Il faisait un super soleil. Ce qui augurait un voyage sous des cieux propices et la joie de découvrir le Baïkal sous le soleil et le ciel bleu.
Nous avons traversé les plaines ou plutôt les steppes de Tajeranskaya, grandes étendues où l’on croise peu de villages. Des steppes vertes en cette saison, même si elles peuvent ressembler à de la paille par endroits, où éclosent des fleurs à perte de vue. Quelques collines cassent l’étendue de la steppe et la vue vertigineuse du ciel clair, parsemé de quelques nuages la rende immense ! Quelques villages par-ci par-là nous rappellent que des hommes vivent ici ; des vaches croisées broutent les herbes rases ; parfois une église apparait sur une colline, perdue au milieu de nulle-part. On se demande pourquoi elle est là et quels sont les pèlerins qui viennent s’y recueillir. C’est assez irréel et cela met dans le bain de cette région. Puis les paysages changent pour laisser place à des monts de plus en plus hauts, chauves, recouverts de toundra, avec des sapins clairsemés, perdus au milieu de la steppe. Parfois on croise aussi des plaines avec des touffes – roseaux verts de petite taille – plantés de manière régulière comme si l’homme était à l’origine. Cela donne un décor surréaliste. Puis à nouveau la nature chauve ! Sur la route, à plusieurs endroits, des sites chamaniques rappellent que le lieu est habité par les esprits et qu’il est en lien avec la nature et le surnaturel. Le plus souvent, on voit des sortes de piquets enrobés de tissus, déposés par les autochtones, les Bouriates, en guise d’offrandes, ou de vœux à réaliser, lorsque le vent emportera les rubans. De loin on pourrait croitre à une cohorte de femmes, en robes, qui marchent le nez au vent. Ces endroits sont chatoyants car couverts de rubans multicolores, bleu, rouge, vert, identiques aux drapeaux de prière du Bouddhisme.
Enfin on arrive au port. Le bac permet de passer sur l’ile d’Olkhon. Olkhon veut dire sec en Bouriate.
En une demi-heure on se retrouve de l’autre côté après avoir traversé une eau bleue foncée d’une pureté à couper le souffle.
On vous rappelle gentiment sur le bateau qu’il ne faut rien jeter dans l’eau. Pureté oblige ! Caractéristique première du Baïkal.
Cette traversée donne un avant-goût des futures autres, en bateau sur le lac, entre Ouzir et Solnitchnaya dans la réserve Baïkal Lena et plus haut vers le cap des cèdres du Nord où Sylvain Tesson passa six mois.

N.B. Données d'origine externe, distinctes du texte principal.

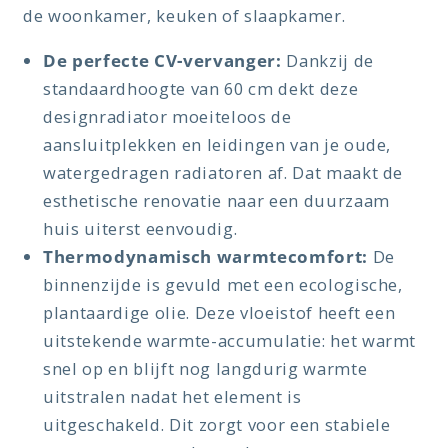
de woonkamer, keuken of slaapkamer.
De perfecte CV-vervanger:
Dankzij de
standaardhoogte van 60 cm dekt deze
designradiator moeiteloos de
aansluitplekken en leidingen van je oude,
watergedragen radiatoren af. Dat maakt de
esthetische renovatie naar een duurzaam
huis uiterst eenvoudig.
Thermodynamisch warmtecomfort:
De
binnenzijde is gevuld met een ecologische,
plantaardige olie. Deze vloeistof heeft een
uitstekende warmte-accumulatie: het warmt
snel op en blijft nog langdurig warmte
uitstralen nadat het element is
uitgeschakeld. Dit zorgt voor een stabiele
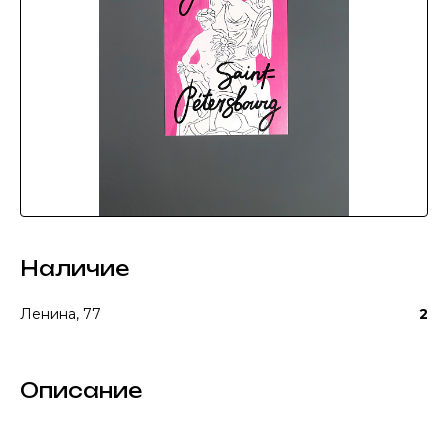
Наличие
Ленина, 77
2
Описание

Au sortir du bateau nous reprenons la route sablonneuse pour Khoujir, premier village où dormir, lieu de pèlerinage des chamans et des croyants Bouriates.
La première vision de Khoujir est triste car le village est étendu à plat, à perte de vue, et rempli d’auberges ou guest-houses. Il n’y a que du sable. Impressionnant comme ville ! D’une platitude ! Mais la plus belle vision est le rocher des Chamans – lieu sacré – avec son dragon marron sur le flanc côté petite mer ; ses écritures tibétaines sur la roche et l’arc de cercle de sa mini-baie. Le lieu est magique et regorge d’une énergie comme sur l’ile de Pâques. Et puis la paix s’instaure en soi.